Exercise directions: Quote the lines in the records below word for word, beginning with the line that contains "## 6.2 Theoretical Gaps" and ending with the line that contains "However, understanding the", both included.

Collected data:
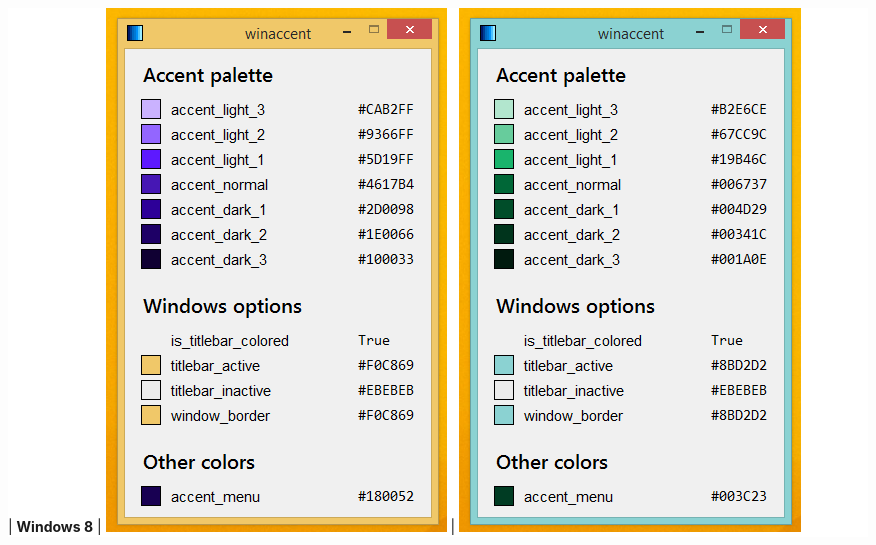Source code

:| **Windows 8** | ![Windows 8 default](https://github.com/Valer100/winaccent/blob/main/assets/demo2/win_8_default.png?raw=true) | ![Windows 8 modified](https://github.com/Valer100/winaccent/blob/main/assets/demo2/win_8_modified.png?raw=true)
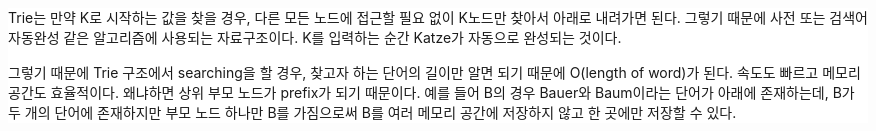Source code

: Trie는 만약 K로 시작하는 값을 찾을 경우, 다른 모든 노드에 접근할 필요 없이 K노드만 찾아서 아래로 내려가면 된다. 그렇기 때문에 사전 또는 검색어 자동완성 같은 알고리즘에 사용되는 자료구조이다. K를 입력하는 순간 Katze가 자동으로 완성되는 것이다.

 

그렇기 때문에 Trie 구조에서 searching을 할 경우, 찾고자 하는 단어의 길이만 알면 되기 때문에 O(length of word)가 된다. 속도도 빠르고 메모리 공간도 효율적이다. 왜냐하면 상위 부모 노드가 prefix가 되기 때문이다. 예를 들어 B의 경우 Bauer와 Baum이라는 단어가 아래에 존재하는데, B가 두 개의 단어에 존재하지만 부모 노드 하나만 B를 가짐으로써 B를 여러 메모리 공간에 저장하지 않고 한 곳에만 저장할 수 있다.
==
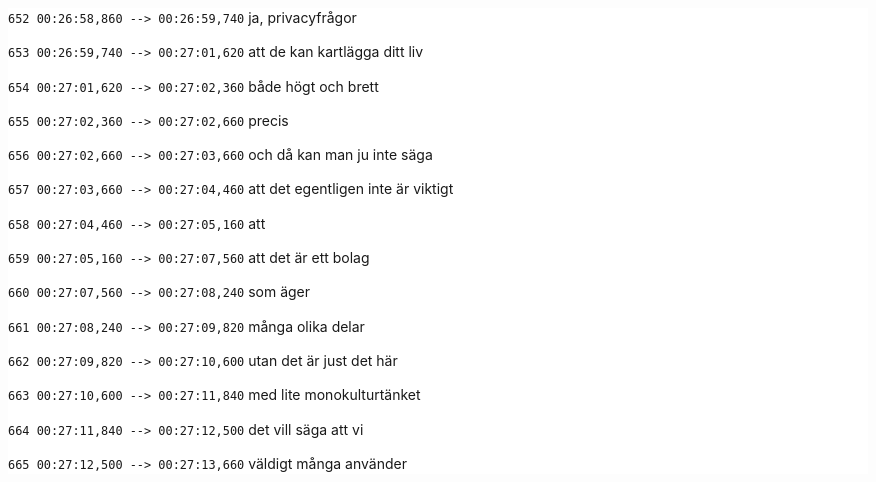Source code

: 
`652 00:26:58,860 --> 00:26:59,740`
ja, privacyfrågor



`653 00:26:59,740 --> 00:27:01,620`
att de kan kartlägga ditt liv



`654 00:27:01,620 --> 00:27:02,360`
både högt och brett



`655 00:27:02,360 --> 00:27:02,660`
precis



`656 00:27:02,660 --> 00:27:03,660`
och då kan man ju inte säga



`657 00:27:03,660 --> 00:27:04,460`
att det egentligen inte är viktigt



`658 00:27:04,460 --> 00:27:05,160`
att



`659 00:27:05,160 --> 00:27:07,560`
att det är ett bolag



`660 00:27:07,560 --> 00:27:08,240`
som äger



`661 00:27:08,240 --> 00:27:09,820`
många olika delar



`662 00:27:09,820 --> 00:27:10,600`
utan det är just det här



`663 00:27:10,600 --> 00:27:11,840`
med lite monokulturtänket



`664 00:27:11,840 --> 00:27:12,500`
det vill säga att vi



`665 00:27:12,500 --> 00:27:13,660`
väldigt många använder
==
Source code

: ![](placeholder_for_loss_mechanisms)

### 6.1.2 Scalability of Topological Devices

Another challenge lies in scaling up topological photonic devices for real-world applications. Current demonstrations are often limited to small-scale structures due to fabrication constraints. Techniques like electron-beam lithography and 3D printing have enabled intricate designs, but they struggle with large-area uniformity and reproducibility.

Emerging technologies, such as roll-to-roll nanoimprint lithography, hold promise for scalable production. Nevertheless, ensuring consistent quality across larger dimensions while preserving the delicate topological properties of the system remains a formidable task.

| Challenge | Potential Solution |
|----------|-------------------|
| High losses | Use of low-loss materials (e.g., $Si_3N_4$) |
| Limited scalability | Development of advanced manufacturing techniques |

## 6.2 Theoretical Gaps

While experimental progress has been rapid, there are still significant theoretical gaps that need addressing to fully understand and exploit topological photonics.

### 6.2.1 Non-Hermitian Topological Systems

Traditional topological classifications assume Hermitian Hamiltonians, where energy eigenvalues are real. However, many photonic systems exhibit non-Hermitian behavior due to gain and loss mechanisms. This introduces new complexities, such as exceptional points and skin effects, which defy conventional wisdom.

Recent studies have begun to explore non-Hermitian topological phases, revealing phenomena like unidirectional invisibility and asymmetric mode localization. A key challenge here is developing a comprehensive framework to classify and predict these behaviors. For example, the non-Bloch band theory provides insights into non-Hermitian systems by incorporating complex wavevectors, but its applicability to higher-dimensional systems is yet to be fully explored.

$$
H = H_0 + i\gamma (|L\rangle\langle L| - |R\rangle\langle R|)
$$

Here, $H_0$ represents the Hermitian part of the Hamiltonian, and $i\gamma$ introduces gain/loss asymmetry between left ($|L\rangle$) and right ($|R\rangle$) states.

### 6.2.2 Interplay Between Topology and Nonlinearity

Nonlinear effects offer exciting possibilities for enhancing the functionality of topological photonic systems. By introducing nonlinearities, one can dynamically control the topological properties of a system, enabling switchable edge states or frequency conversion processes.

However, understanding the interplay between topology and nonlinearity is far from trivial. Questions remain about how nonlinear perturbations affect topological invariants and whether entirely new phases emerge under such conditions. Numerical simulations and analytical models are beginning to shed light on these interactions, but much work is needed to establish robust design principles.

Task result:
## 6.2 Theoretical Gaps

While experimental progress has been rapid, there are still significant theoretical gaps that need addressing to fully understand and exploit topological photonics.

### 6.2.1 Non-Hermitian Topological Systems

Traditional topological classifications assume Hermitian Hamiltonians, where energy eigenvalues are real. However, many photonic systems exhibit non-Hermitian behavior due to gain and loss mechanisms. This introduces new complexities, such as exceptional points and skin effects, which defy conventional wisdom.

Recent studies have begun to explore non-Hermitian topological phases, revealing phenomena like unidirectional invisibility and asymmetric mode localization. A key challenge here is developing a comprehensive framework to classify and predict these behaviors. For example, the non-Bloch band theory provides insights into non-Hermitian systems by incorporating complex wavevectors, but its applicability to higher-dimensional systems is yet to be fully explored.

$$
H = H_0 + i\gamma (|L\rangle\langle L| - |R\rangle\langle R|)
$$

Here, $H_0$ represents the Hermitian part of the Hamiltonian, and $i\gamma$ introduces gain/loss asymmetry between left ($|L\rangle$) and right ($|R\rangle$) states.

### 6.2.2 Interplay Between Topology and Nonlinearity

Nonlinear effects offer exciting possibilities for enhancing the functionality of topological photonic systems. By introducing nonlinearities, one can dynamically control the topological properties of a system, enabling switchable edge states or frequency conversion processes.

However, understanding the interplay between topology and nonlinearity is far from trivial. Questions remain about how nonlinear perturbations affect topological invariants and whether entirely new phases emerge under such conditions. Numerical simulations and analytical models are beginning to shed light on these interactions, but much work is needed to establish robust design principles.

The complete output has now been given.